Symptoms: PTSD is an intense physical and emotional response to the thoughts and reminders of the traumatic event; this response lasts for weeks, months or even years after the exposure. The three most common symptoms of PTSD are:
Re-living the events in flashbacks and nightmares along with feelings of guilt, extreme fear of harm, and numbing of emotions.

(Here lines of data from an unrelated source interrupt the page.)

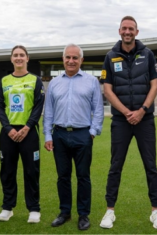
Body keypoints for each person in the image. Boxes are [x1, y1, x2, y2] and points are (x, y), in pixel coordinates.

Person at [99, 16, 157, 230]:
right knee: (115, 166)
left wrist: (142, 111)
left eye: (131, 29)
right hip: (121, 120)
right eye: (124, 28)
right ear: (119, 31)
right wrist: (128, 112)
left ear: (137, 32)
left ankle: (155, 212)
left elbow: (154, 86)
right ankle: (110, 211)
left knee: (151, 166)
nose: (127, 32)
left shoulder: (147, 54)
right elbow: (107, 90)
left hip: (145, 120)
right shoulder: (110, 56)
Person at [43, 43, 104, 230]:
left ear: (81, 60)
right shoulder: (54, 83)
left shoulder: (91, 81)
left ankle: (83, 215)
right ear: (63, 59)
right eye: (68, 57)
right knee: (63, 176)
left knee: (83, 176)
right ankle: (65, 212)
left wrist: (92, 133)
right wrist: (48, 135)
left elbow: (98, 109)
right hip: (59, 134)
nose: (71, 61)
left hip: (82, 135)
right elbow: (49, 112)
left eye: (75, 57)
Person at [0, 45, 45, 223]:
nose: (18, 58)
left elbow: (38, 106)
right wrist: (8, 129)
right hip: (8, 133)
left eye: (21, 55)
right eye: (15, 55)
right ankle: (7, 208)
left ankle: (34, 209)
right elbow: (0, 107)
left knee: (31, 171)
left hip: (29, 132)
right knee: (7, 171)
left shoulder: (35, 80)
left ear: (27, 58)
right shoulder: (4, 81)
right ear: (11, 59)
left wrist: (26, 128)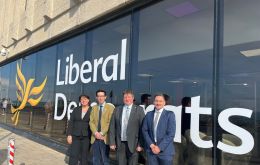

Shaking, chills, headaches and fast heart beat are also common.
Avoiding places and activities that reminds the person of the events of 9/11 or feeling detached from others.
Increased reactions such as feeling overly alert or easily startled, and experiencing difficulty sleeping, irritability and angry outbursts.
Other symptoms may include, panic attacks (sudden instances of intense fear and discomfort and fast heart beat, sweating, trembling, feelings of choking, shortness of breath), depression, drug and alcohol misuse, feeling isolated and thoughts of suicide.
People who directly witnessed the WTC attacks and those who participated in the rescue and recovery efforts may be at increased risk for developing depression, with or without PTSD. Depression can be a disabling condition that affects many aspects of a person’s life.
Symptoms: extreme sadness, inability to enjoy things, guilt, helplessness, hopelessness, trouble sleeping or concentrating, loss of appetite and thoughts of suicide and/or death.
People exposed to the WTC attacks are also at increased risk for developing Generalized Anxiety Disorder (GAD), a mental health condition characterized by persistent, excessive and uncontrollable worry and anxiety about daily life and routine activities.
Symptoms: Restlessness and irritability, muscle tension, difficulties with concentrating, difficulty falling or staying asleep, body-aches, trembling, jumpiness, headache, difficulty swallowing, stomach discomfort, diarrhea, sweating, hot flashes, and feeling lightheaded and breathless.